Task: All entries must be given again exactly as written.

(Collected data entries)
▼▼▼
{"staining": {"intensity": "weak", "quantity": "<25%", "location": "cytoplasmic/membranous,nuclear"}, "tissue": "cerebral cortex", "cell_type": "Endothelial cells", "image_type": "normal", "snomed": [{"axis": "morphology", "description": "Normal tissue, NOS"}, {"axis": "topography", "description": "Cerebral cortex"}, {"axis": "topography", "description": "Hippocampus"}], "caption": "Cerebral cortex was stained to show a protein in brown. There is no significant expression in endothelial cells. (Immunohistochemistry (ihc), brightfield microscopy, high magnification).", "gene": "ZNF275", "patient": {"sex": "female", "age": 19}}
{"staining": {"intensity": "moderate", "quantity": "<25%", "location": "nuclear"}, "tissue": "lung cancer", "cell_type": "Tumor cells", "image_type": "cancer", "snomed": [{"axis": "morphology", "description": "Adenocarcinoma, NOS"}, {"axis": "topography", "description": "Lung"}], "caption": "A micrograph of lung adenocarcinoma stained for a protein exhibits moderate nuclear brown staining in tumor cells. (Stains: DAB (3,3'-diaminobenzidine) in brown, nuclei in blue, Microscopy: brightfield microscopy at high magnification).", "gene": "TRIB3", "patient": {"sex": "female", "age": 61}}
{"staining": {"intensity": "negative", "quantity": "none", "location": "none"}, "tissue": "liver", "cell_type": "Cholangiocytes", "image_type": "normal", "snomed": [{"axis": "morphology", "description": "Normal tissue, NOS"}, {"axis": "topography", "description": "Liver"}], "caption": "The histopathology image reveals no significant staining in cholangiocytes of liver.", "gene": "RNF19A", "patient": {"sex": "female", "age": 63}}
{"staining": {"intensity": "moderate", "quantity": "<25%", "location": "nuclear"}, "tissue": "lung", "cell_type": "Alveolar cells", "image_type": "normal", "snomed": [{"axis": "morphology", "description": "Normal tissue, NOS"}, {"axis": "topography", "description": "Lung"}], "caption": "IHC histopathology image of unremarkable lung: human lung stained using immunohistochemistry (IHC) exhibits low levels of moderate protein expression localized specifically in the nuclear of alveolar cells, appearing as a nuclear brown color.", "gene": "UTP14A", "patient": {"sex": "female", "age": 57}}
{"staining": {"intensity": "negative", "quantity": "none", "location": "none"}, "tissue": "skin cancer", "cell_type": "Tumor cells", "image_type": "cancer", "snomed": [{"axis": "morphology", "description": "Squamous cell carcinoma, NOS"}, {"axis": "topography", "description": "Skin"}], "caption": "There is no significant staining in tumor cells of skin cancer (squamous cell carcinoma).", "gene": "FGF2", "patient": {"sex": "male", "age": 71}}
▲▲▲
Expected answer:
{"staining": {"intensity": "weak", "quantity": "<25%", "location": "cytoplasmic/membranous,nuclear"}, "tissue": "cerebral cortex", "cell_type": "Endothelial cells", "image_type": "normal", "snomed": [{"axis": "morphology", "description": "Normal tissue, NOS"}, {"axis": "topography", "description": "Cerebral cortex"}, {"axis": "topography", "description": "Hippocampus"}], "caption": "Cerebral cortex was stained to show a protein in brown. There is no significant expression in endothelial cells. (Immunohistochemistry (ihc), brightfield microscopy, high magnification).", "gene": "ZNF275", "patient": {"sex": "female", "age": 19}}
{"staining": {"intensity": "moderate", "quantity": "<25%", "location": "nuclear"}, "tissue": "lung cancer", "cell_type": "Tumor cells", "image_type": "cancer", "snomed": [{"axis": "morphology", "description": "Adenocarcinoma, NOS"}, {"axis": "topography", "description": "Lung"}], "caption": "A micrograph of lung adenocarcinoma stained for a protein exhibits moderate nuclear brown staining in tumor cells. (Stains: DAB (3,3'-diaminobenzidine) in brown, nuclei in blue, Microscopy: brightfield microscopy at high magnification).", "gene": "TRIB3", "patient": {"sex": "female", "age": 61}}
{"staining": {"intensity": "negative", "quantity": "none", "location": "none"}, "tissue": "liver", "cell_type": "Cholangiocytes", "image_type": "normal", "snomed": [{"axis": "morphology", "description": "Normal tissue, NOS"}, {"axis": "topography", "description": "Liver"}], "caption": "The histopathology image reveals no significant staining in cholangiocytes of liver.", "gene": "RNF19A", "patient": {"sex": "female", "age": 63}}
{"staining": {"intensity": "moderate", "quantity": "<25%", "location": "nuclear"}, "tissue": "lung", "cell_type": "Alveolar cells", "image_type": "normal", "snomed": [{"axis": "morphology", "description": "Normal tissue, NOS"}, {"axis": "topography", "description": "Lung"}], "caption": "IHC histopathology image of unremarkable lung: human lung stained using immunohistochemistry (IHC) exhibits low levels of moderate protein expression localized specifically in the nuclear of alveolar cells, appearing as a nuclear brown color.", "gene": "UTP14A", "patient": {"sex": "female", "age": 57}}
{"staining": {"intensity": "negative", "quantity": "none", "location": "none"}, "tissue": "skin cancer", "cell_type": "Tumor cells", "image_type": "cancer", "snomed": [{"axis": "morphology", "description": "Squamous cell carcinoma, NOS"}, {"axis": "topography", "description": "Skin"}], "caption": "There is no significant staining in tumor cells of skin cancer (squamous cell carcinoma).", "gene": "FGF2", "patient": {"sex": "male", "age": 71}}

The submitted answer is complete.